Wired the US-075 RateLimiter seam onto the public widget surface as its first call site: every /widget/keys/resolve request is drawn down against two sliding windows via _charge_widget_window / _enforce_widget_session_limit / _enforce_widget_key_limit in backend/main.py. The per-session/IP window (ip:<session>, keyed off the left-most X-Forwarded-For hop) is charged first, before the DB resolve; the per-key window (key:<public_key>) is charged only after the resolve proves the key real, so a fake/rotating key mints no permanent counter row.

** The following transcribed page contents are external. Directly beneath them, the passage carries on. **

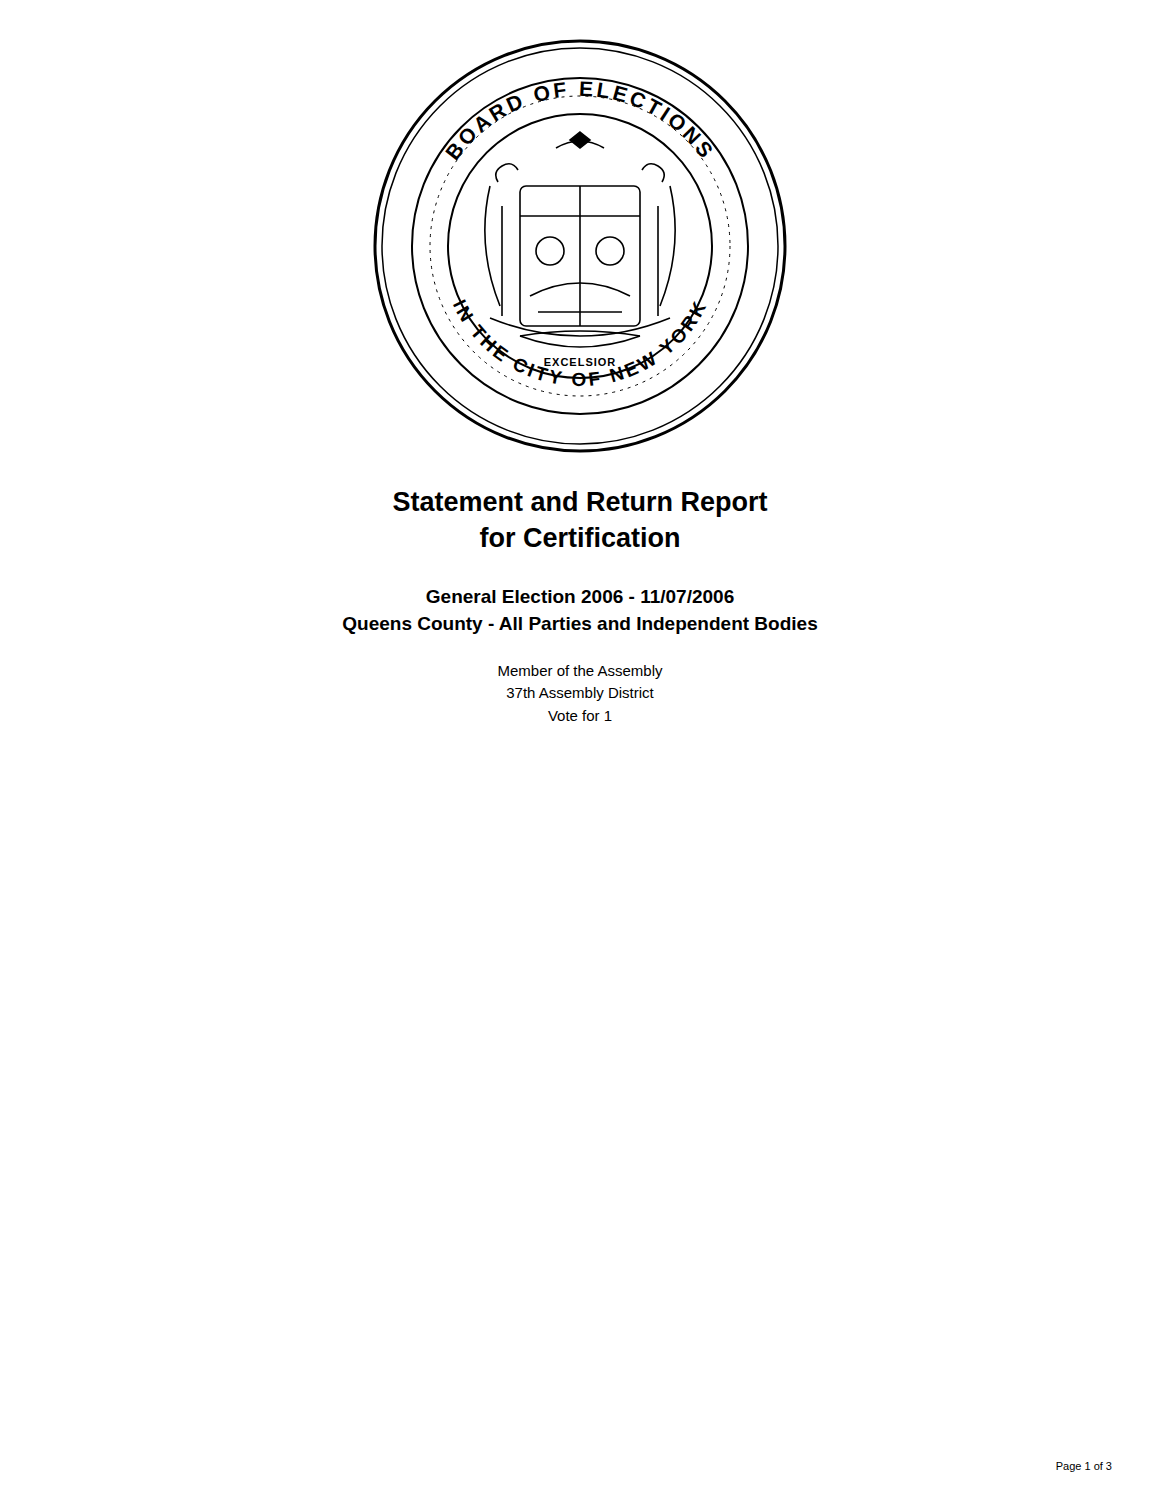BOARD OF ELECTIONS IN THE CITY OF NEW YORK EXCELSIOR
Statement and Return Report
for Certification
General Election 2006 - 11/07/2006
Queens County - All Parties and Independent Bodies
Member of the Assembly
37th Assembly District
Vote for 1
Page 1 of 3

A breach returns a hard 429 with Retry-After having done no retrieval/LLM work, while a limiter-backend error fails open (logs and allows) so the counter store is not a request-path SPOF. The limiter is built once at startup only when support is configured, and is a clean no-op otherwise.
Added new config knobs (RATE_LIMITER, REDIS_URL, WIDGET_RATE_LIMIT_WINDOW_SECONDS, WIDGET_RATE_LIMIT_PER_KEY, WIDGET_RATE_LIMIT_PER_SESSION) and documented them in README.md and backend/.env.example, including the /widget/keys/resolve endpoint's new rate-limit behavior.
Added backend/test_us076_widget_rate_limit.py covering the two-window decision logic, the real POST /widget/keys/resolve path through a TestClient (session-first short-circuit, per-key enforcement from a fresh session, 429-with-Retry-After, fail-open on a raising hit()), and the _widget_client_ip / no-op-when-unconfigured helpers.

Risk Assessment

⚠️ Medium: The change is well-bounded, cleanly tested, and wires an existing seam onto one endpoint, but it introduces a pre-auth unbounded-table-growth vector on the per-session axis that currently has no in-repo mitigation (sweeper deferred, edge/WAF is deployment-dependent), so it is safe to merge with that concern tracked as a follow-up.

Testing

Ran the bundled US-076 test (all unit/integration/helper layers pass, exit 0) and, because unit tests alone are not sufficient evidence, drove the real POST /widget/keys/resolve endpoint end-to-end against a running local Supabase with the real durable Postgres rate-limiter and a genuine active widget key — capturing an HTTP transcript that shows the buyer widget being throttled (200×3 → 429 per-session with Retry-After → 429 per-key from a fresh session → 404 fake key) plus the persisted rate_limit_counters DB state proving durable cross-instance counting, independent windows, and the storage-amplification guard. Fail-open (429 vs 500) is covered by the test's raising-limiter assertion; this is a backend API change with no UI surface, so the reviewer-visible evidence is the CLI/HTTP transcript and persisted DB state rather than a screenshot. All checks pass; transient DB rows and temp logs were cleaned up and the worktree is clean.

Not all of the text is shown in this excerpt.